Os saudosistas vão sacudir a cabeça, não, não, ela está otimista demais. Porém, se pensarmos um pouco, veremos que casais tinham 12 filhos ou mais para que sobrevivesse meia dúzia, pois a mortalidade infantil era tenebrosa. Casais de maridos velhos e mulheres jovenzinhas eram comuns, porque a morte durante o parto era bem comum. Higiene, antibióticos e cuidados hoje evitam isso, e temos mais crianças saudáveis, menos parturientes com problemas graves.
Também temos, eu acho, receitas demais para tudo, algumas boas outras ridículas e outras ainda prejudiciais. Meninas fazem cursinho para aprender a segurar e amamentar o bebê. Casais se afligem lendo receituários sexuais às vezes hediondos. Nunca falamos tanto em natureza, nunca tantos foram naturebas, e talvez nunca tenhamos estado tão longe dessa grande e enigmática Mãe de Todos.
Por outro lado – hoje o jogo dos prós e contras –, a meninada nunca teve tanta oportunidade de se informar, de se cuidar na vida pessoal; de escolher profissões as mais variadas, muitos ramos do Direito, da Medicina, da Engenharia, muitas profissões técnicas, muita escolha – muita dor de cabeça, claro, mas nada é de graça.
Acho que nos casamos, ou vivemos juntos, de maneira bem mais natural e espontânea, não por arranjo familiar ou interesse pecuniário. Mas, claro, tem o outro lado: a gente separa com muita facilidade, e vai deixando filhinhos... nem sempre com seus cuidados divididos entre pai e mãe de maneira harmoniosa.
Tudo porque no fundo somos animais predadores com essa camadinha de cultura, educação e gentileza, que afinal a humanidade vai adquirindo.
Não somos grande coisa, digo às vezes, brincando a sério. No fundo mais fundo, queremos ser livres, descompromissados, nada de trabalho muito duro e mal pago, nada de não olhar para o lado se a colega é linda e divertida, ou o patrão generoso e cheio de elogios. Queremos ser ricos, ser chefes, ser importantes.
Difícil ser fiel com tanta oferta, difícil ser bom com tanta tentação, difícil ser honesto com tantos enchendo bolsos e engordando contas bancárias às custas de outros, os explorados, os ignorantes ou os necessitados.
Mesmo assim, embora eu ache que temos rigor de menos na educação, corrupção de mais nos altíssimos escalões, vejo melhoras: gente presa cujo nome antes se pronunciava com voz baixa; empresas fechadas por desonestidade; toneladas de drogas de todo tipo apreendidas pelo país, e grandes traficantes presos e condenados.

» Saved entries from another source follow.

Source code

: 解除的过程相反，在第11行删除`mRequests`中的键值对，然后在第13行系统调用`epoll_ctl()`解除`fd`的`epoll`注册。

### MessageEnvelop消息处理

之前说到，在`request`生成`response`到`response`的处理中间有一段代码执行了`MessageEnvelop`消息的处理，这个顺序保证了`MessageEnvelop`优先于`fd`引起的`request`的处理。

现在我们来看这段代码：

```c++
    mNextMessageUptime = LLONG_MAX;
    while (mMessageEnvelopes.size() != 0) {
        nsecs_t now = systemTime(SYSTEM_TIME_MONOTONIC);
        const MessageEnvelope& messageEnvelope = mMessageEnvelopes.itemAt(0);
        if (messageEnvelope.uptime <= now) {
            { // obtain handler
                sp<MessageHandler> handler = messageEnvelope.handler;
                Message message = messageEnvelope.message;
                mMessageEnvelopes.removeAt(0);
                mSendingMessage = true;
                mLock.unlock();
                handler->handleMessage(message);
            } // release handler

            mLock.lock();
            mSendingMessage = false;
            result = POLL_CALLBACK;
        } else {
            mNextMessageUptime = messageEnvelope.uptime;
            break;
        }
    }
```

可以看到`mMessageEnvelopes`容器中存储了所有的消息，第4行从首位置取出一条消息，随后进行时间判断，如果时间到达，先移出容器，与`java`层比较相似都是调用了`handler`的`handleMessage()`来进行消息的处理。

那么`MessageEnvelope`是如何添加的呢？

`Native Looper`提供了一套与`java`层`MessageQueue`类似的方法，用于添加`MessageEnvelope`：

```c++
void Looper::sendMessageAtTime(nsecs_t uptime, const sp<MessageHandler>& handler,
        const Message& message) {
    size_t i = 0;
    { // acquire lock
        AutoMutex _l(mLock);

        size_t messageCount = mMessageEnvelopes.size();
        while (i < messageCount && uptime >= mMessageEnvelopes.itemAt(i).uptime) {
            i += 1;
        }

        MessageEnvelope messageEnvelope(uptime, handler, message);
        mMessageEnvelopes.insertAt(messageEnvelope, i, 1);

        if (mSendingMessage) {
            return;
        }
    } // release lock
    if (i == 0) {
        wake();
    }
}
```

Muito menos do que seria preciso, mas ainda existem amor, solidariedade, amizade fiel, relações sólidas, trabalho digno, projetos, sonhos e realizações, velhos podendo viver, jovens podendo escolher, o mundo aberto nas teclas do iPhone ou do computador, com muitos relacionamentos firmados nesse contato cibernético que alguns ainda maldizem.
De forma que, sim, andamos em tempos melhorzinhos, e afinal em alguns dias será Natal: eu acredito na confraternização que todos desejamos.